Launch AI detection GPZero scan all 4,841 papers was accepted by the prestigious Conference on Neural Information Processing Systems (NeurIPS), which took place last month in San Diego. The company found 100 hallucinations in 51 documents that it confirmed were fake, the company tells TechCrunch.
Having a paper accepted by NeurIPS is a noteworthy achievement in the world of artificial intelligence. Since these are the top minds in AI research, one would assume they would use LLMs for the excruciatingly boring task of writing reports.
Thus, there are several caveats with this finding: 100 confirmed hallucinations in 51 tasks are not statistically significant. Each article has dozens of citations. So, out of the tens of thousands of reports, this is, statistically, zero.
It is also important to note that an inaccurate reference does not negate the research of the paper. As NeurIPS said Luckwhich was the first to report on GPTZero’s research, “Even if 1.1% of assignments have one or more incorrect references due to the use of LLM, the content of the assignments themselves [is] is not necessarily annulled”.

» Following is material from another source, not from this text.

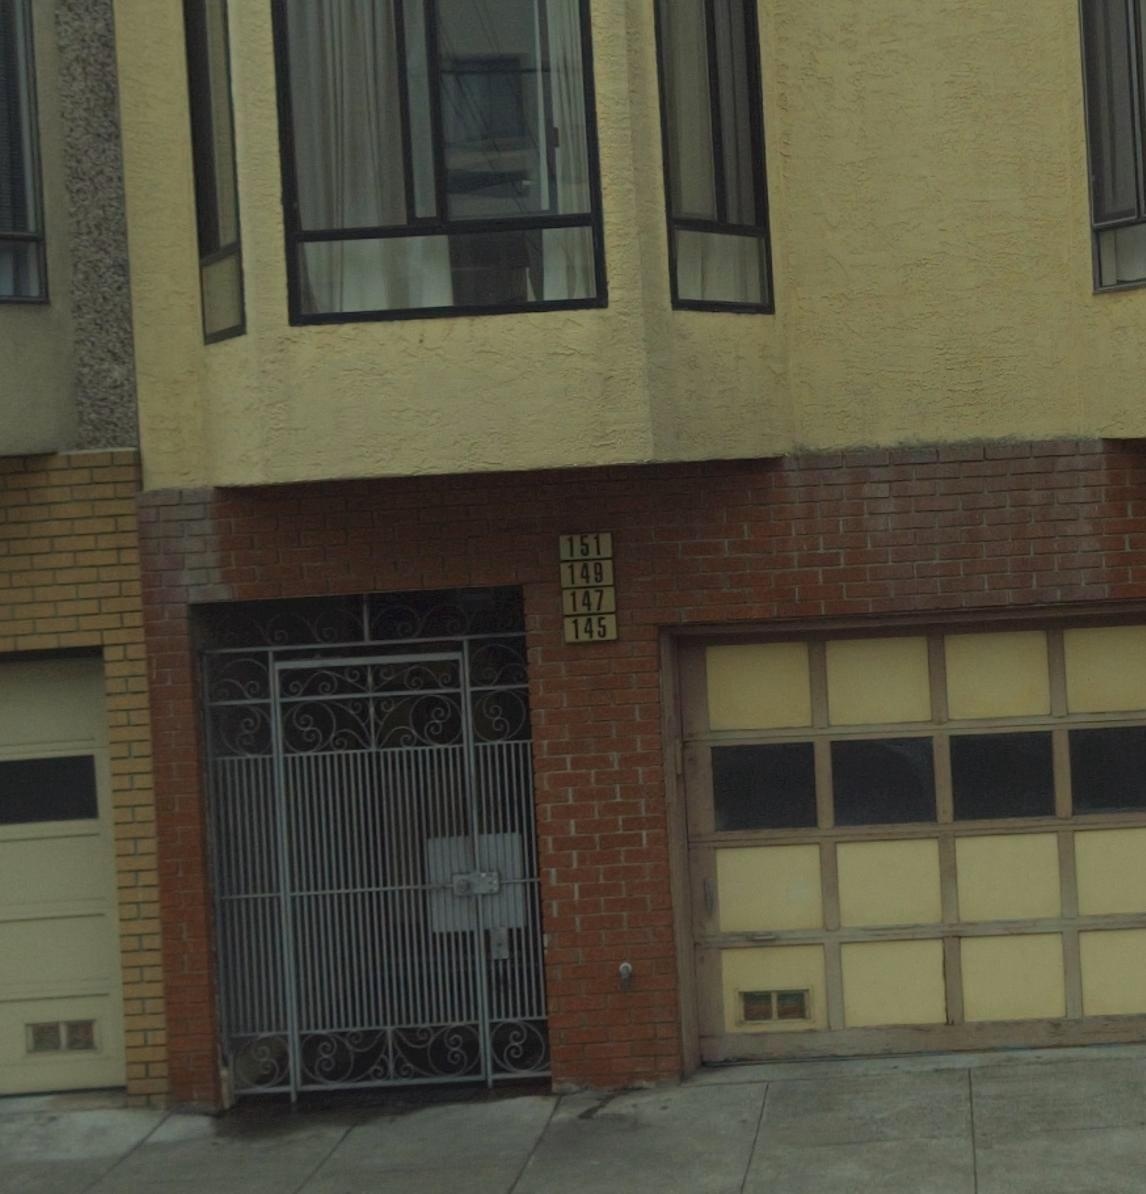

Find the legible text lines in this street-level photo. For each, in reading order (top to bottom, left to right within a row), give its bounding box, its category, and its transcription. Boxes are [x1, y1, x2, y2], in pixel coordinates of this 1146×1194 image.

But having said all that, a fake referral is nothing either. NeurIPS prides itself on its “rigorous scientific publishing in machine learning and artificial intelligence.” he says. And each paper is peer-reviewed by multiple people who have been instructed to point out the illusions.
Citations are also a kind of currency for researchers. They are used as a career metric to show how influential a researcher’s work is among their peers. When the AI composes them, it devalues them.
No one can blame the peer reviewers for not catching a few AI-generated reports, given the sheer volume involved. GPTZero is also quick to point this out. The goal of the exercise was to offer concrete data on how AI is sneaking through a “tsunami of submissions” that has “stretched the review pipelines of these conferences to breaking point.” says the startup in its report. GPTZero even points to a May 2025 paper called “The AI Conference Peer Review Crisis” who discussed the problem at premiere conferences, including NeurIPS.
Techcrunch event
San Francisco
|
13-15 October 2026
However, why were the researchers themselves unable to check the accuracy of the LLM’s work? They certainly need to know the actual list of documents they used for their work.
What the whole thing really points to is a big, ironic takeaway: If the world’s top AI experts, with their reputations at stake, can’t ensure that LLM usage is accurate in detail, what does that mean for the rest of us?